I discuss my reasons for applying to the departments in the body of the personal statement before the conclusion. I say:

I am drawn to LSE's Msc Urbanization and Development program because of its notable professors whom I share communal passions, its personalized academic structure, and the opportunities afforded to me in UK academia. For example, I am particularly interested in Dr. XXX research on racial capitalism in South Africa given my own observations of the inequalities of South African townships in 2007. Furthermore, I am intrigued by his focus on the Marxist critique of political economies and variations of capitalism with the onset of globalization. My senior honors thesis focused on Marxian applications to the emerging global market economy and the stark variations both the global North and South have made in its evolution. I feel that London would offer me an international perspective of academia that I have not previously been afforded, save for my studies in Germany in 2004.

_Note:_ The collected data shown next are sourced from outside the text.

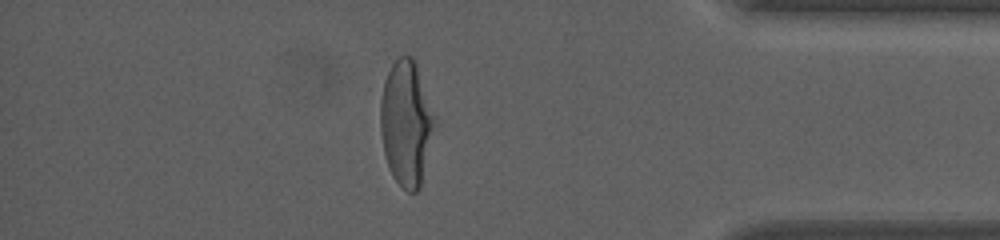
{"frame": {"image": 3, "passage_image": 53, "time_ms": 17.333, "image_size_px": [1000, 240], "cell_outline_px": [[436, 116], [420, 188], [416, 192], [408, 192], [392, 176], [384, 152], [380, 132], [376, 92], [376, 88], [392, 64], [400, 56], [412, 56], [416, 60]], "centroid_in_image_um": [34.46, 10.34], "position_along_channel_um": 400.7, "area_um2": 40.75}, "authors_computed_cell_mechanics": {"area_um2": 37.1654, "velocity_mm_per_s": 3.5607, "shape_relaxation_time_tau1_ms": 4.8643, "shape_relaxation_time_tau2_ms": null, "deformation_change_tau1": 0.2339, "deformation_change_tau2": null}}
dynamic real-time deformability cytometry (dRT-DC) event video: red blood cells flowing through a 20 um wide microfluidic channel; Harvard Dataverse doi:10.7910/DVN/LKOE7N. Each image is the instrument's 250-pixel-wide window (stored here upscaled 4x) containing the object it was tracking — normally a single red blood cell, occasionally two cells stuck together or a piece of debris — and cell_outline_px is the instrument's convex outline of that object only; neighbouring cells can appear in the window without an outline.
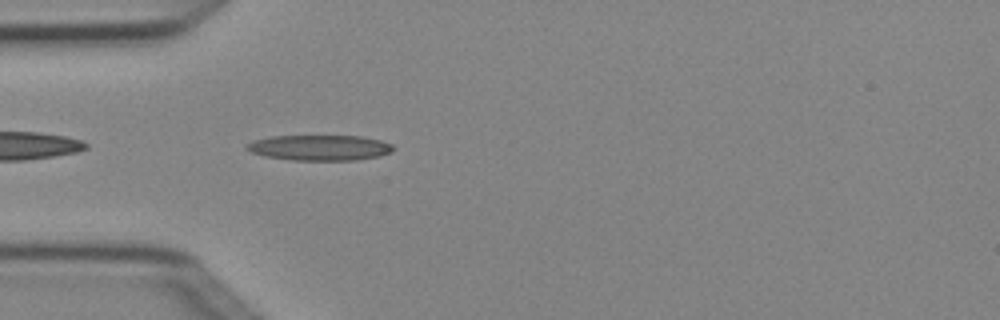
{"species": "Egyptian fruit bat (a non-hibernating species)", "species_latin": "Rousettus aegyptiacus", "temperature_condition": "cold", "stored_images_in_passage": 4, "camera_frame_rate_fps": 3000, "um_per_image_px": 0.085, "animal": {"sex": "female"}, "frame": {"image": 1, "passage_image": 4, "time_ms": 1.0, "image_size_px": [1000, 320], "cell_outline_px": [[396, 148], [392, 152], [380, 156], [356, 160], [292, 160], [264, 156], [252, 152], [244, 148], [252, 140], [272, 136], [360, 136], [380, 140], [392, 144]], "centroid_in_image_um": [27.2, 12.55], "position_along_channel_um": 57.8, "area_um2": 21.85}}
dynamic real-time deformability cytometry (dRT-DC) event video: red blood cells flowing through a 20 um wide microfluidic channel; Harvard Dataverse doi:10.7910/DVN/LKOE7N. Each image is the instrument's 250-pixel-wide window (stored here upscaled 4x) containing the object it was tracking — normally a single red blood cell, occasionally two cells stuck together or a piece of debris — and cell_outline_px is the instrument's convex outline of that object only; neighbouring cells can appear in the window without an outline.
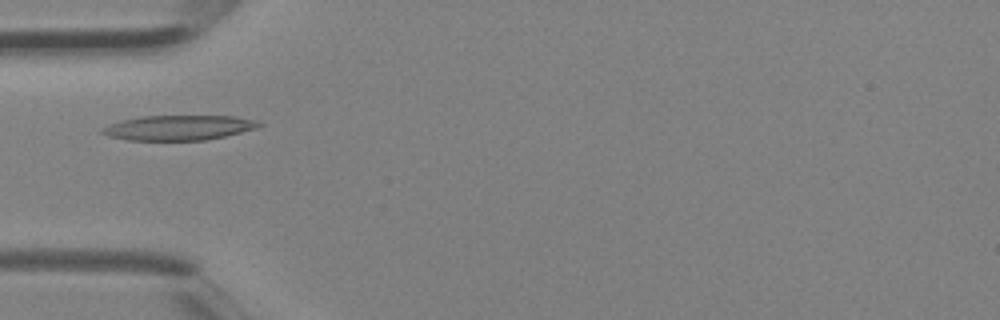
{"species": "Egyptian fruit bat (a non-hibernating species)", "species_latin": "Rousettus aegyptiacus", "temperature_condition": "room temperature", "stored_images_in_passage": 2, "camera_frame_rate_fps": 3000, "um_per_image_px": 0.085, "animal": {"sex": "female"}, "frame": {"image": 1, "passage_image": 2, "time_ms": 0.333, "image_size_px": [1000, 320], "cell_outline_px": [[264, 124], [256, 128], [224, 136], [204, 140], [128, 140], [108, 136], [100, 132], [100, 128], [108, 124], [140, 116], [232, 116], [256, 120]], "centroid_in_image_um": [15.15, 10.85], "position_along_channel_um": 69.9, "area_um2": 22.66}}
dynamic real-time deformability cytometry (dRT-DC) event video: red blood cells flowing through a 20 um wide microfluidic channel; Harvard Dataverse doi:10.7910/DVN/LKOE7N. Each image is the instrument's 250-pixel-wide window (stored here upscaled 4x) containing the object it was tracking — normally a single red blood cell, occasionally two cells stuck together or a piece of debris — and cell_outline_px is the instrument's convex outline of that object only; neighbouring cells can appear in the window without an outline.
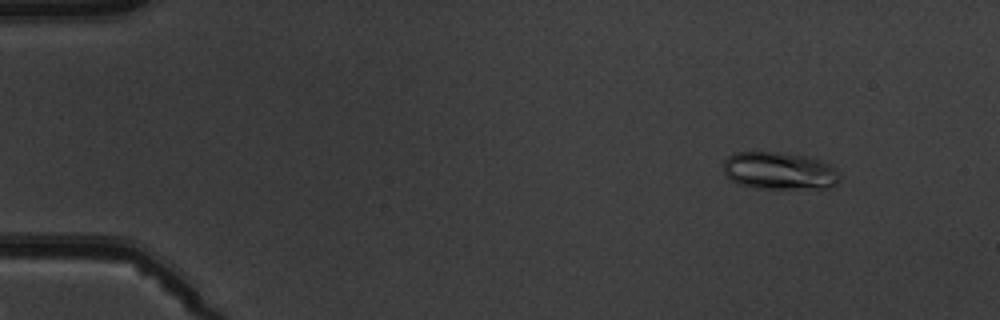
{"species": "common noctule bat (a hibernating species)", "species_latin": "Nyctalus noctula", "temperature_condition": "warm", "stored_images_in_passage": 4, "camera_frame_rate_fps": 3000, "um_per_image_px": 0.085, "animal": {"sex": "male", "body_mass_g": 19.5, "forearm_length_mm": 54.6}, "frame": {"image": 1, "passage_image": 2, "time_ms": 1.0, "image_size_px": [1000, 320], "cell_outline_px": [[840, 180], [836, 184], [828, 188], [752, 188], [736, 184], [728, 180], [724, 172], [724, 160], [728, 156], [736, 152], [776, 152], [804, 156], [820, 160], [832, 164], [840, 172]], "centroid_in_image_um": [66.24, 14.53], "position_along_channel_um": 18.8, "area_um2": 25.78}}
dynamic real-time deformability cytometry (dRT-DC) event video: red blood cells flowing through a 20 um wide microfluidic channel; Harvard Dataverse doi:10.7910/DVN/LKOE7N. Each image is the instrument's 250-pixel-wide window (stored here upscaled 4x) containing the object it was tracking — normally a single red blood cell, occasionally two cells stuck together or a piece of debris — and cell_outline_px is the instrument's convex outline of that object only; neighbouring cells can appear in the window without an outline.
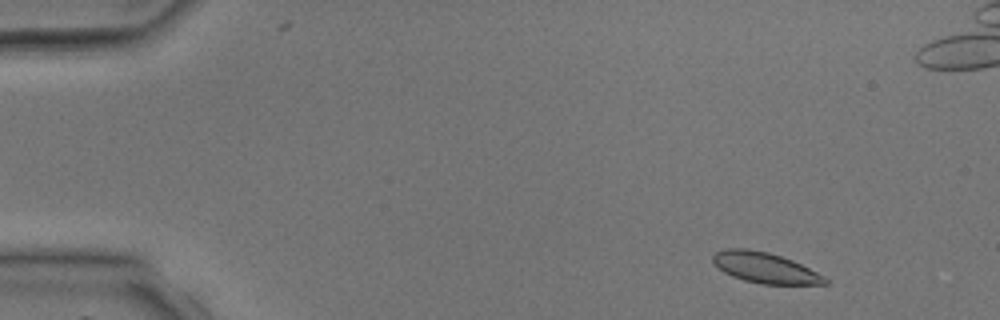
{"species": "common noctule bat (a hibernating species)", "species_latin": "Nyctalus noctula", "temperature_condition": "room temperature", "stored_images_in_passage": 4, "camera_frame_rate_fps": 3000, "um_per_image_px": 0.085, "animal": {"sex": "male", "body_mass_g": 17.9, "forearm_length_mm": 54.2}, "frame": {"image": 1, "passage_image": 1, "time_ms": 0.0, "image_size_px": [1000, 320], "cell_outline_px": [[828, 284], [760, 284], [744, 280], [732, 276], [724, 272], [712, 260], [712, 256], [716, 252], [724, 248], [748, 248], [768, 252], [792, 260], [824, 276], [828, 280]], "centroid_in_image_um": [65.0, 22.75], "position_along_channel_um": 20.0, "area_um2": 19.83}}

I am also applying to LSE's Social Policy and Development program because of the significant emphasis it places on individuals working or living in developing nations. I am equally intrigued by the work and scope of Dr. XXX. Although I understand her role as Director of LSE's Urbanization and Development program, both programs would allow me to take her taught course. Like Dr. XXX, my research and field work spans Latin America, West Africa and South Easteast Asia. We also share a communal passion for research in gender and development. Ultimately, my career objective is to work for a southern non-governmental development organization with a focus on gender and cultural equality in the education system. I would like to maintain my academic focus in the field as well by continuing my research and publications.

Do you think I need to clarify this even more in the intro/conclusion? In all honesty, I am interested in all facets of sustainable development- energy procurement, gender/cultural tolerance in childhood education (which plays a huge role in development), and micro-finance options (which are tied into equal rights for women).

I also was not intending to paint the women or girls as victims, but merely trying to acknowledge all the obstacles faced against them and how they are still a matriarchal society- and how that is far beyond inspirational.

Also, would it be best to define an "aha moment" as a moment of clarity, which all the pieces fall together, and outline a path for our direction in the world?

Thanks!
EF_Kevin 8 / 13053  
Jan 15, 2010   #4
I am drawn to LSE's Msc Urbanization and Development program because of its notable professors with whom I share communal passions, enjoy personalized academic structure, and explore opportunities afforded to me in UK academia.

Ultimately, my career objective is to work for a southern non-governmental development organization with a focus on gender and cultural equality in the education system.

Excellent, Jessica, this is the kind of specific plan that gets a good response from readers.